* Problem details:
Extract every line of the listing that contains the string "Sonos", with case counting in the match.

☆ ☆ ☆ ☆ ☆

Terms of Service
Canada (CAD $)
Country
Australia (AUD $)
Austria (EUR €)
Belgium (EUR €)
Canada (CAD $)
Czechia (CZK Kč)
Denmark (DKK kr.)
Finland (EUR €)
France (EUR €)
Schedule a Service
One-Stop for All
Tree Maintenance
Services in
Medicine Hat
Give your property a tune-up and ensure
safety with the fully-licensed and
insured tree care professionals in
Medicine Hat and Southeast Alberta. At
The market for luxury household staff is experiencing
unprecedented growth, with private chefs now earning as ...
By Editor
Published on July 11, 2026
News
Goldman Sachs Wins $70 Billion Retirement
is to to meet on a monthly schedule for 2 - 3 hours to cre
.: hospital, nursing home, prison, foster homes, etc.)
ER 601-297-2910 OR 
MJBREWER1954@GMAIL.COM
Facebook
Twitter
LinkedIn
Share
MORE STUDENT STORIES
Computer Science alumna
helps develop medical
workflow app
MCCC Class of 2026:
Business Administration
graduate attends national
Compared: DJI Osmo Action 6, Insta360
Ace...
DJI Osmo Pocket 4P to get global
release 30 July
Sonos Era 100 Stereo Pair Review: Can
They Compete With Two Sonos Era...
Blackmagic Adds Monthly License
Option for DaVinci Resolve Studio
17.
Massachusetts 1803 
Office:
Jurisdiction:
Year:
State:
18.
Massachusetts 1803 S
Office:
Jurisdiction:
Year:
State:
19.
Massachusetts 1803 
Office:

☆ ☆ ☆ ☆ ☆

* The completed task:
Sonos Era 100 Stereo Pair Review: Can
They Compete With Two Sonos Era...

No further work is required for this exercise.